LLM Reasoning Power and Language Adaptability Enhancement Through Specialized Language Injection and Test-Based RL
Improving Knowledge Utilization Efficiency and RAG Performance Through Off-Policy Learning and Graph Structure Optimization

This week''s META-X AI paper review covers learning paradigm advances, multimodal intelligence, agent AI, and evaluation methodology.

Learning Paradigm and Reasoning Enhancement: Kuwain 1.5B proposes language injection method for Arabic — injecting Arabic into an English-trained model achieves 8% average Arabic performance improvement without degrading existing capabilities, demonstrating cost-effective language-specific capability expansion. "Does RL Really Incentivize Reasoning Beyond the Base Model?" provides deep analysis of how RL actually improves LLM reasoning — finding some improvements reflect retrieval of existing knowledge rather than genuine new reasoning development. TTRL (Test-Time RL) and LUFFY (external expert data RL) explore new RL paradigms. NodeRAG improves RAG efficiency and performance through knowledge graph structure optimization.

Multimodal Intelligence Expansion: Eagle 2.5 improves understanding of long videos and high-resolution images. "Describe Anything" generates detailed descriptions for specific objects and regions within images. Step1X-Edit enables high-quality image editing to user specifications — demonstrating rapid maturation of controlled image editing.

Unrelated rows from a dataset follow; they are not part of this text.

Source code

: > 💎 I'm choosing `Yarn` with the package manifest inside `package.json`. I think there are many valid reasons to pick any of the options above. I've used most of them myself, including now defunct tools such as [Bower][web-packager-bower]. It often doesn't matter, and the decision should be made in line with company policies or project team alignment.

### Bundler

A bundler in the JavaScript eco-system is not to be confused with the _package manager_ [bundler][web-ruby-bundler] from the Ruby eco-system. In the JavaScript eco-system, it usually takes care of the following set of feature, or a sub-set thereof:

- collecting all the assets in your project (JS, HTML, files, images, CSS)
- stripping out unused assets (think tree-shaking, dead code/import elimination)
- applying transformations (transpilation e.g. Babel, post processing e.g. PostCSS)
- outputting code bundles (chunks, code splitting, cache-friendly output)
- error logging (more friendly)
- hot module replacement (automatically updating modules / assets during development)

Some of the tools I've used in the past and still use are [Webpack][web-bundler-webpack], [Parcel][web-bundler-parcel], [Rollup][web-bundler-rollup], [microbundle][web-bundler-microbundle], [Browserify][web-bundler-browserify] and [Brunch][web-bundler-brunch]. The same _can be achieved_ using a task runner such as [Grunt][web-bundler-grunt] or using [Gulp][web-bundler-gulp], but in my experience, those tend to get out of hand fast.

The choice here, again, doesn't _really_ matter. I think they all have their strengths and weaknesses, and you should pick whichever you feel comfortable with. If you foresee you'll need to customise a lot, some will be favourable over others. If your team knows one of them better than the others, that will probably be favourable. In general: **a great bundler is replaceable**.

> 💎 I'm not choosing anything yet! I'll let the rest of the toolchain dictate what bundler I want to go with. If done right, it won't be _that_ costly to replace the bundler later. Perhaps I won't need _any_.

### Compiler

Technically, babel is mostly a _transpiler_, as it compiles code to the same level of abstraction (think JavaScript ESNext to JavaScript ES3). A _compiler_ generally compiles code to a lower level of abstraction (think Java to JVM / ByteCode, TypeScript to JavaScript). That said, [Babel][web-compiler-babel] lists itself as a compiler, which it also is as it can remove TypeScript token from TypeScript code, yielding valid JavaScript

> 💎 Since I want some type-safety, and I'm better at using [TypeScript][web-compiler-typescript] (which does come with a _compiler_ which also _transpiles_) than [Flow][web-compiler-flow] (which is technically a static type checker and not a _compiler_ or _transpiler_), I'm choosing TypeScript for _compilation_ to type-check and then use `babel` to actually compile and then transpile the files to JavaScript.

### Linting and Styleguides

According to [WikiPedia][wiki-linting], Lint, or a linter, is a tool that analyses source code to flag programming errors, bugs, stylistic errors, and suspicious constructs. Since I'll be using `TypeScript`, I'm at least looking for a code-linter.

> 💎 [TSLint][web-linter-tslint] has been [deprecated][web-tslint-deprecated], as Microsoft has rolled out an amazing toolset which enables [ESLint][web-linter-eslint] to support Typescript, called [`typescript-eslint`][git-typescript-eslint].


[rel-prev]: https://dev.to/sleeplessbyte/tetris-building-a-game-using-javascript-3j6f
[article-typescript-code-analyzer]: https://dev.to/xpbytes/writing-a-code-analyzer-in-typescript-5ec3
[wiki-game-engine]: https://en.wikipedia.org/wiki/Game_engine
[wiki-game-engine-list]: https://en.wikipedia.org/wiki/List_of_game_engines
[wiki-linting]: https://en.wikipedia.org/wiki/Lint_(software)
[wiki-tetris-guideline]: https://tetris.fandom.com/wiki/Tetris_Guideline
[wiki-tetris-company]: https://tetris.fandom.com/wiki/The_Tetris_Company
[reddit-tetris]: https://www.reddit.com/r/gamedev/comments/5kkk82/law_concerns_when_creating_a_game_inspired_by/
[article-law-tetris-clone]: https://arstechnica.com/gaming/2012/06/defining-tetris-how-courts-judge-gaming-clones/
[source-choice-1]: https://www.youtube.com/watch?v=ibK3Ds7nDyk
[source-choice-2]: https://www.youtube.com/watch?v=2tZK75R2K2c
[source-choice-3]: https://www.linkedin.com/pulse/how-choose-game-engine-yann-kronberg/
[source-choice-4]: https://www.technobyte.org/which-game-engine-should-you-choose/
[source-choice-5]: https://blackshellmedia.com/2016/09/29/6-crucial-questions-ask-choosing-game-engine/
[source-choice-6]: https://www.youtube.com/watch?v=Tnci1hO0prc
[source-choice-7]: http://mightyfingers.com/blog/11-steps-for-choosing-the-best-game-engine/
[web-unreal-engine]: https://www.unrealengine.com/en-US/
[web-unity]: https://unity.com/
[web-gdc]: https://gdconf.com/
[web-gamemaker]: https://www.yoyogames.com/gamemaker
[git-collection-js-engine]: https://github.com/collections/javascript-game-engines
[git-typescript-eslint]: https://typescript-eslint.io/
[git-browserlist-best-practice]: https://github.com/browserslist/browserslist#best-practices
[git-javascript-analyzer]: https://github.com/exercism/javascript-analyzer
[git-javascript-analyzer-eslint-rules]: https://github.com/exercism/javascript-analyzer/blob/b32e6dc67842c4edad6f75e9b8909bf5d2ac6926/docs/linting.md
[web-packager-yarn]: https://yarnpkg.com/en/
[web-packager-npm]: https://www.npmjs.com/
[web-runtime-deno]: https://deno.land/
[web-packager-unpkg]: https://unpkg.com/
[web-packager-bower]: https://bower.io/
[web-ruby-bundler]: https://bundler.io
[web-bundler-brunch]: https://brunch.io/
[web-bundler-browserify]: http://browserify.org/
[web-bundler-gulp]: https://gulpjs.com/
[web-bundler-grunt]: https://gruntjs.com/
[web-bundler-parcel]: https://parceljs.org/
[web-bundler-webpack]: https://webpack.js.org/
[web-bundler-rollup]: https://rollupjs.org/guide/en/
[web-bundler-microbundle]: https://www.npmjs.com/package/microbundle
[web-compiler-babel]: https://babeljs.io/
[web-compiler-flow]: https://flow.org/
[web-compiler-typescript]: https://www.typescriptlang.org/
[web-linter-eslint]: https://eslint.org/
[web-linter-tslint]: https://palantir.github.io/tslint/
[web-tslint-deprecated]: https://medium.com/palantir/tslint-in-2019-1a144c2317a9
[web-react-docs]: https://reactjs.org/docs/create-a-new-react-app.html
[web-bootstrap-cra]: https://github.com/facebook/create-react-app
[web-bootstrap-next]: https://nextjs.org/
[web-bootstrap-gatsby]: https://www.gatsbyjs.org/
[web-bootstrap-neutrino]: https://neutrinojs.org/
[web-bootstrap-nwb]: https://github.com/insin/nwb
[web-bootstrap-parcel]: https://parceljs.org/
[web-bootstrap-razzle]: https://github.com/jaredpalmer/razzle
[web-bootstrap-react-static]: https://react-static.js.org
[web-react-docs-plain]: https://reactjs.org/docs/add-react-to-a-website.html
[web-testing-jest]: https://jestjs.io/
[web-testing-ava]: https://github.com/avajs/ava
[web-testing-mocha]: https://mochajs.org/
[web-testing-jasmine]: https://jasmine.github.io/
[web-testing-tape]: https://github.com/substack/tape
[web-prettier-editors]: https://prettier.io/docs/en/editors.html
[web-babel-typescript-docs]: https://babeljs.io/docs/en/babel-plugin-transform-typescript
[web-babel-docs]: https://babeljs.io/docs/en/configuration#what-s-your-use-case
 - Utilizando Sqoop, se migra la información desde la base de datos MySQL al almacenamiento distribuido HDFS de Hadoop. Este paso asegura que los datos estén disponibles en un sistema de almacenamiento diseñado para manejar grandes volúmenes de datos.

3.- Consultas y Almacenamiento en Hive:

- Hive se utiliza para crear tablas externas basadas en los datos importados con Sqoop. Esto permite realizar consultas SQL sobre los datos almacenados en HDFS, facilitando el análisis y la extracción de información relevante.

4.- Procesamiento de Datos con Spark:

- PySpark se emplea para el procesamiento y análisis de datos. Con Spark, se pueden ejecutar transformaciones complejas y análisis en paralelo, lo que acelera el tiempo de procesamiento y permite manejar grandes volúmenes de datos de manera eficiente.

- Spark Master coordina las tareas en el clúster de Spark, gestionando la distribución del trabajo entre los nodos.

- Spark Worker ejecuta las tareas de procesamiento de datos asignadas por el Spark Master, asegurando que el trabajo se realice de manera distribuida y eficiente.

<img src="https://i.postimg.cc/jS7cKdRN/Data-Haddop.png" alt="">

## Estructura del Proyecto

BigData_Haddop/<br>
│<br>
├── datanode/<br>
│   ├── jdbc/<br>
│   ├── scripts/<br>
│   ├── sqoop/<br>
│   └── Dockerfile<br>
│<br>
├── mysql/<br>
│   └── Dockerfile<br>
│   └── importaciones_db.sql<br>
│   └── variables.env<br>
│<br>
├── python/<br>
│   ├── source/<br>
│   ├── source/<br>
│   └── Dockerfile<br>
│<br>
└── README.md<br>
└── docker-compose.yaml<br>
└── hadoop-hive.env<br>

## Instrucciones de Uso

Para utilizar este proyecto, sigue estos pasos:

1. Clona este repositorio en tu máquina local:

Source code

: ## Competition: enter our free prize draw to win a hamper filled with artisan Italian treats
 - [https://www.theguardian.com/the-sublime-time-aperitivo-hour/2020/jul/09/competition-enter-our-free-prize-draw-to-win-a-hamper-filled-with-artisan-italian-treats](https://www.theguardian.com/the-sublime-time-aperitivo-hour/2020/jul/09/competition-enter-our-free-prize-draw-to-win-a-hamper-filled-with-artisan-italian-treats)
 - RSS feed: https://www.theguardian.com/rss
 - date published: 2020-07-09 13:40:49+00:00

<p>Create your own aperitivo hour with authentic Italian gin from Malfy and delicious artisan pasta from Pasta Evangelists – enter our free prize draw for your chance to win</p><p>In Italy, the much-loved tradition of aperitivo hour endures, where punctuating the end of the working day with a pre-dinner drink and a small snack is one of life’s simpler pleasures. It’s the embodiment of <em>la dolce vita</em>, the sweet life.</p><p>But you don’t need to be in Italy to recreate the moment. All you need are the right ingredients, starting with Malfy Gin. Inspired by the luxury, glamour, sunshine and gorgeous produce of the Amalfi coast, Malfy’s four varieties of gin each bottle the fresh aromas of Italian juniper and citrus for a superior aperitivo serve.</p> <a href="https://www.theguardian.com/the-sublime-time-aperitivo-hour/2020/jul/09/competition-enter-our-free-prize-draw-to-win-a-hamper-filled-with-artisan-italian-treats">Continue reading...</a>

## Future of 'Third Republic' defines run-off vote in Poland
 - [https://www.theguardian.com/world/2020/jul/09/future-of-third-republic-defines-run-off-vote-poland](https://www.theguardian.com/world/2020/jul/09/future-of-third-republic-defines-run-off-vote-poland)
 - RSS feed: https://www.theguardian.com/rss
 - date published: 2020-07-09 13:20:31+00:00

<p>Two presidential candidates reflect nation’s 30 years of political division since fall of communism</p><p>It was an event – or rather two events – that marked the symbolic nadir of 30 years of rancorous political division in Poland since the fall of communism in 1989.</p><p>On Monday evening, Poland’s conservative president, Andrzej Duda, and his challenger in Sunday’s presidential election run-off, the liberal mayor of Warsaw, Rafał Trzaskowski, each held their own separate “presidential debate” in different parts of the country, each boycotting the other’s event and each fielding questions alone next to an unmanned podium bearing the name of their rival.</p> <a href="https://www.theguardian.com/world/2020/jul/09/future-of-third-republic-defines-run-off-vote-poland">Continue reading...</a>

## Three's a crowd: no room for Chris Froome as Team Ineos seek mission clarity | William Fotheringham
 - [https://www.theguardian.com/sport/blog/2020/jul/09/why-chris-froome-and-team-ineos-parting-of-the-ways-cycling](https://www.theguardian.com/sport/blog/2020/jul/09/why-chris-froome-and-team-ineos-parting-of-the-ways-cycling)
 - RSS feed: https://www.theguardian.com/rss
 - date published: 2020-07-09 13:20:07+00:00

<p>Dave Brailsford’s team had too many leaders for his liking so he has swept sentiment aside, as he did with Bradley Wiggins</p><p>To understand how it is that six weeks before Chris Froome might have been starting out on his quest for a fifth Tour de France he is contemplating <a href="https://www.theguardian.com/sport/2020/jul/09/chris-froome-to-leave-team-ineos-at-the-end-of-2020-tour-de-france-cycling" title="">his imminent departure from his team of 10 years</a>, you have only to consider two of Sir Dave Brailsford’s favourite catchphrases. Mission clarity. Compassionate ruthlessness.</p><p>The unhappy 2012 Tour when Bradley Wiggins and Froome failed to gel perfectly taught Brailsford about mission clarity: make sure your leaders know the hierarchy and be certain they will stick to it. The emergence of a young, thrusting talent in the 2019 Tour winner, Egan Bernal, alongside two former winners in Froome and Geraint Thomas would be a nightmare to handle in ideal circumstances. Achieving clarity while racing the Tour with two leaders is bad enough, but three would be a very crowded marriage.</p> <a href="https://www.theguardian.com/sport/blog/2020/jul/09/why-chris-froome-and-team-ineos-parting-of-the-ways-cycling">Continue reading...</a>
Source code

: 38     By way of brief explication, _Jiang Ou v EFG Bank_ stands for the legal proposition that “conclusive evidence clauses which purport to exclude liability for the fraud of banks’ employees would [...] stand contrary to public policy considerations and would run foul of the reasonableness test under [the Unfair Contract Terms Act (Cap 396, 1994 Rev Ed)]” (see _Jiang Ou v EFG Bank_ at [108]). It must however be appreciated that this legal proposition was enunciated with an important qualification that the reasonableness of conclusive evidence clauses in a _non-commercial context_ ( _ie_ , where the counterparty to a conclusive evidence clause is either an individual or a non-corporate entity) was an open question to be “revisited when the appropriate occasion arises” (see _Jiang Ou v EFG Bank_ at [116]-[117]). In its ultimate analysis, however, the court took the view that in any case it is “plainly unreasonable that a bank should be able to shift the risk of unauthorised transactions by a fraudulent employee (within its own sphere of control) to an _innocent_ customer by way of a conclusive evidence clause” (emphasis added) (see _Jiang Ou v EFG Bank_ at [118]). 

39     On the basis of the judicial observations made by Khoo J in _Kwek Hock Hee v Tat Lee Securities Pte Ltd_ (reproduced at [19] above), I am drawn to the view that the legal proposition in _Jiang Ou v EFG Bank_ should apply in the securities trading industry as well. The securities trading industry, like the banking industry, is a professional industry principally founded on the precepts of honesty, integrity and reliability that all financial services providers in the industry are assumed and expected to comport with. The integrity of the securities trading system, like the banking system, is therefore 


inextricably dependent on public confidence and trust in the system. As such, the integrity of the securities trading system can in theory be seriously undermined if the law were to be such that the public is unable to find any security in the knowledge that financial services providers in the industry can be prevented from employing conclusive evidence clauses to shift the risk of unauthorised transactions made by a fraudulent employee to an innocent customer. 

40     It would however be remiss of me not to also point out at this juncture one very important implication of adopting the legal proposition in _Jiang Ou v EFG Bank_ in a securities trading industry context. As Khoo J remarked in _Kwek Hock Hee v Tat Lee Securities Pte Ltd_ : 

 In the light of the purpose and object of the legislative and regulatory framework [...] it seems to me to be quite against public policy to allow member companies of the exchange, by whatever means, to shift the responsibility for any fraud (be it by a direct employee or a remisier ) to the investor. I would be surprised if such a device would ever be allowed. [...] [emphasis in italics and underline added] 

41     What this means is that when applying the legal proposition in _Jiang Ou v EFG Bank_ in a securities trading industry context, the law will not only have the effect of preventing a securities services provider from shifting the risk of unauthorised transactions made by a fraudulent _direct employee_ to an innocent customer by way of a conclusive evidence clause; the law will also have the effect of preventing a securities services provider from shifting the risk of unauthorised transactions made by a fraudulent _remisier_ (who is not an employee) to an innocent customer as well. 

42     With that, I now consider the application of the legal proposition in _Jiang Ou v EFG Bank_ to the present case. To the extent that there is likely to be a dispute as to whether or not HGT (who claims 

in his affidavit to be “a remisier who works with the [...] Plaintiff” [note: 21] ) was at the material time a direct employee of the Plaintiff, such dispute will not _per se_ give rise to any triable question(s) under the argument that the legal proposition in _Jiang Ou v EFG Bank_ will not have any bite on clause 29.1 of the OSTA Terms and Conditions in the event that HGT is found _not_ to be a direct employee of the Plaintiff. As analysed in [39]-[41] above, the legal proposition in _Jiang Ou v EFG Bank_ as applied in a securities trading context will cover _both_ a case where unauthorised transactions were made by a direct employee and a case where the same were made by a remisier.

Agent AI and World Modeling: UFO2 advances practical desktop environment automation agents. WALL-E 2.0 combines neural networks with symbolic knowledge for world model-based agent planning and execution — representing a hybrid approach to grounding agent reasoning in structured knowledge.

Evaluation Methodology: VisuLogic proposes benchmarks for pure visual reasoning without linguistic bias. "Bitter Lesson" analyzes multilingual evaluation dataset limitations, emphasizing need for culturally and linguistically diverse evaluation frameworks.